Reproduce the entries exactly.

↓

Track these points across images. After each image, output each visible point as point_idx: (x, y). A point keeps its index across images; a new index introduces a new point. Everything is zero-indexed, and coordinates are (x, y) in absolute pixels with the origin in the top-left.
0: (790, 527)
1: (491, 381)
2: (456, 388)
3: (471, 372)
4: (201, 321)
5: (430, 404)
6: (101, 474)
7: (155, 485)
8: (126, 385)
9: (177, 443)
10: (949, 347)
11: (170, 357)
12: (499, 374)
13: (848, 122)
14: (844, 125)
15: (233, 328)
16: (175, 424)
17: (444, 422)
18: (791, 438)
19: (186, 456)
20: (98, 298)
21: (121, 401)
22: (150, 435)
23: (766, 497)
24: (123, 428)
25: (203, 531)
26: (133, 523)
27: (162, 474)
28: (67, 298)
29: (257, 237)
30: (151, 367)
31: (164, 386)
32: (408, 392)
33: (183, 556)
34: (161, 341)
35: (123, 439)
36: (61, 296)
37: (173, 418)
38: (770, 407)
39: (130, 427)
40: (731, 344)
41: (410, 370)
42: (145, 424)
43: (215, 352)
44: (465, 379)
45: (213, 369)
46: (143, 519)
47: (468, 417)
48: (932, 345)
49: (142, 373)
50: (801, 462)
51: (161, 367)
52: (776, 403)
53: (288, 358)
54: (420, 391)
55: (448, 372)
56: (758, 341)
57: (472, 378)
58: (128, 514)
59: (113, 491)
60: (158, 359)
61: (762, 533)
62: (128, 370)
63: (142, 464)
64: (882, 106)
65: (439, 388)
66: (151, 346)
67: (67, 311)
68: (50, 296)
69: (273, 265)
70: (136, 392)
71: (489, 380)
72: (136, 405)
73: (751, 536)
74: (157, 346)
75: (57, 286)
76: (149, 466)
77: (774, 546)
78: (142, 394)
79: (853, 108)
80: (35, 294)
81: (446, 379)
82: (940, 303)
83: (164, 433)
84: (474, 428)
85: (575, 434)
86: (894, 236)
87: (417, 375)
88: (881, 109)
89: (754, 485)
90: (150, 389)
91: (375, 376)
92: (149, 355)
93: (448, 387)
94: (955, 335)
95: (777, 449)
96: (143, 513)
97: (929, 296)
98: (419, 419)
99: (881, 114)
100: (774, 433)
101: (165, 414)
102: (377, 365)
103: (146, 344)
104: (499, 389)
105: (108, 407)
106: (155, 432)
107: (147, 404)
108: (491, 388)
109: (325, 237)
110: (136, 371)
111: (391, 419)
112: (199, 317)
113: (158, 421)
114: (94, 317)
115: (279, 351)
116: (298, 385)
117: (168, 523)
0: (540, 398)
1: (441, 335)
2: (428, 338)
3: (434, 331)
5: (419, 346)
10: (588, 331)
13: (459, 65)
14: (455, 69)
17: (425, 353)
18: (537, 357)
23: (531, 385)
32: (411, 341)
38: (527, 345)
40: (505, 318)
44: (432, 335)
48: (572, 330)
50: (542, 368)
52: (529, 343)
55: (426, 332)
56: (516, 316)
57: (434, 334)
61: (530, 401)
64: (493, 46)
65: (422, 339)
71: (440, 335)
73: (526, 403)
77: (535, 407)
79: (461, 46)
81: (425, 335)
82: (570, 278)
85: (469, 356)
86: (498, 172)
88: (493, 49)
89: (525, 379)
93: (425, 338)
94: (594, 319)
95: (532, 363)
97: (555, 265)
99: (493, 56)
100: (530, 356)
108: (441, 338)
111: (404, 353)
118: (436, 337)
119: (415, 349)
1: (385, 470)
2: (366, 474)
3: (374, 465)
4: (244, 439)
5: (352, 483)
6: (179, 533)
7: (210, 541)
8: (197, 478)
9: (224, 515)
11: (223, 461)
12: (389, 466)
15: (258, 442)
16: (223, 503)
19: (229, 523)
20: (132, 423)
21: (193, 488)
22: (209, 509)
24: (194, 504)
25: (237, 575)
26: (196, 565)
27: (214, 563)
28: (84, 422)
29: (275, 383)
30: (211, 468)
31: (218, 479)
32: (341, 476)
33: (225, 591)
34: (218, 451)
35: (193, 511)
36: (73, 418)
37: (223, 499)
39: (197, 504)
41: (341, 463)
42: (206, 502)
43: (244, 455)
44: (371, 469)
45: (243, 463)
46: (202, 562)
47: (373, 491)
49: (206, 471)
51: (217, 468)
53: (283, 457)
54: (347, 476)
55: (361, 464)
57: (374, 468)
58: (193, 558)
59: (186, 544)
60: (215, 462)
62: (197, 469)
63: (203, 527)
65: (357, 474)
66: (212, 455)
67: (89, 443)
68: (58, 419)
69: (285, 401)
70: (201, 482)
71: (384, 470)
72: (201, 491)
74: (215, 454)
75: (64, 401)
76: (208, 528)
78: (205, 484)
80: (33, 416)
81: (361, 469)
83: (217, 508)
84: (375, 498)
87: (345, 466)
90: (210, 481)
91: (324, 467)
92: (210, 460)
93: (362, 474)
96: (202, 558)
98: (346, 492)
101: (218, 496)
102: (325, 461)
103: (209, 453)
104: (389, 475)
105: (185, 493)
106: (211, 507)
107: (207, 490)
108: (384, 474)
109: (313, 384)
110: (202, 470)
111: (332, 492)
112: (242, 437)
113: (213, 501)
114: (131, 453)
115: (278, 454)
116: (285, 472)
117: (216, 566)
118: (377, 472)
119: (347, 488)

↑

▶ _Response below_:
Track these points across images. After each image, output each visible point as point_idx: (x, y). A point keeps its index across images; a new index introduces a new point. Everything is zero-indexed, and coordinates are (x, y) in absolute pixels with the origin in the top-left.
0: (790, 527)
1: (491, 381)
2: (456, 388)
3: (471, 372)
4: (201, 321)
5: (430, 404)
6: (101, 474)
7: (155, 485)
8: (126, 385)
9: (177, 443)
10: (949, 347)
11: (170, 357)
12: (499, 374)
13: (848, 122)
14: (844, 125)
15: (233, 328)
16: (175, 424)
17: (444, 422)
18: (791, 438)
19: (186, 456)
20: (98, 298)
21: (121, 401)
22: (150, 435)
23: (766, 497)
24: (123, 428)
25: (203, 531)
26: (133, 523)
27: (162, 474)
28: (67, 298)
29: (257, 237)
30: (151, 367)
31: (164, 386)
32: (408, 392)
33: (183, 556)
34: (161, 341)
35: (123, 439)
36: (61, 296)
37: (173, 418)
38: (770, 407)
39: (130, 427)
40: (731, 344)
41: (410, 370)
42: (145, 424)
43: (215, 352)
44: (465, 379)
45: (213, 369)
46: (143, 519)
47: (468, 417)
48: (932, 345)
49: (142, 373)
50: (801, 462)
51: (161, 367)
52: (776, 403)
53: (288, 358)
54: (420, 391)
55: (448, 372)
56: (758, 341)
57: (472, 378)
58: (128, 514)
59: (113, 491)
60: (158, 359)
61: (762, 533)
62: (128, 370)
63: (142, 464)
64: (882, 106)
65: (439, 388)
66: (151, 346)
67: (67, 311)
68: (50, 296)
69: (273, 265)
70: (136, 392)
71: (489, 380)
72: (136, 405)
73: (751, 536)
74: (157, 346)
75: (57, 286)
76: (149, 466)
77: (774, 546)
78: (142, 394)
79: (853, 108)
80: (35, 294)
81: (446, 379)
82: (940, 303)
83: (164, 433)
84: (474, 428)
85: (575, 434)
86: (894, 236)
87: (417, 375)
88: (881, 109)
89: (754, 485)
90: (150, 389)
91: (375, 376)
92: (149, 355)
93: (448, 387)
94: (955, 335)
95: (777, 449)
96: (143, 513)
97: (929, 296)
98: (419, 419)
99: (881, 114)
100: (774, 433)
101: (165, 414)
102: (377, 365)
103: (146, 344)
104: (499, 389)
105: (108, 407)
106: (155, 432)
107: (147, 404)
108: (491, 388)
109: (325, 237)
110: (136, 371)
111: (391, 419)
112: (199, 317)
113: (158, 421)
114: (94, 317)
115: (279, 351)
116: (298, 385)
117: (168, 523)
0: (540, 398)
1: (441, 335)
2: (428, 338)
3: (434, 331)
5: (419, 346)
10: (588, 331)
13: (459, 65)
14: (455, 69)
17: (425, 353)
18: (537, 357)
23: (531, 385)
32: (411, 341)
38: (527, 345)
40: (505, 318)
44: (432, 335)
48: (572, 330)
50: (542, 368)
52: (529, 343)
55: (426, 332)
56: (516, 316)
57: (434, 334)
61: (530, 401)
64: (493, 46)
65: (422, 339)
71: (440, 335)
73: (526, 403)
77: (535, 407)
79: (461, 46)
81: (425, 335)
82: (570, 278)
85: (469, 356)
86: (498, 172)
88: (493, 49)
89: (525, 379)
93: (425, 338)
94: (594, 319)
95: (532, 363)
97: (555, 265)
99: (493, 56)
100: (530, 356)
108: (441, 338)
111: (404, 353)
118: (436, 337)
119: (415, 349)
1: (385, 470)
2: (366, 474)
3: (374, 465)
4: (244, 439)
5: (352, 483)
6: (179, 533)
7: (210, 541)
8: (197, 478)
9: (224, 515)
11: (223, 461)
12: (389, 466)
15: (258, 442)
16: (223, 503)
19: (229, 523)
20: (132, 423)
21: (193, 488)
22: (209, 509)
24: (194, 504)
25: (237, 575)
26: (196, 565)
27: (214, 563)
28: (84, 422)
29: (275, 383)
30: (211, 468)
31: (218, 479)
32: (341, 476)
33: (225, 591)
34: (218, 451)
35: (193, 511)
36: (73, 418)
37: (223, 499)
39: (197, 504)
41: (341, 463)
42: (206, 502)
43: (244, 455)
44: (371, 469)
45: (243, 463)
46: (202, 562)
47: (373, 491)
49: (206, 471)
51: (217, 468)
53: (283, 457)
54: (347, 476)
55: (361, 464)
57: (374, 468)
58: (193, 558)
59: (186, 544)
60: (215, 462)
62: (197, 469)
63: (203, 527)
65: (357, 474)
66: (212, 455)
67: (89, 443)
68: (58, 419)
69: (285, 401)
70: (201, 482)
71: (384, 470)
72: (201, 491)
74: (215, 454)
75: (64, 401)
76: (208, 528)
78: (205, 484)
80: (33, 416)
81: (361, 469)
83: (217, 508)
84: (375, 498)
87: (345, 466)
90: (210, 481)
91: (324, 467)
92: (210, 460)
93: (362, 474)
96: (202, 558)
98: (346, 492)
101: (218, 496)
102: (325, 461)
103: (209, 453)
104: (389, 475)
105: (185, 493)
106: (211, 507)
107: (207, 490)
108: (384, 474)
109: (313, 384)
110: (202, 470)
111: (332, 492)
112: (242, 437)
113: (213, 501)
114: (131, 453)
115: (278, 454)
116: (285, 472)
117: (216, 566)
118: (377, 472)
119: (347, 488)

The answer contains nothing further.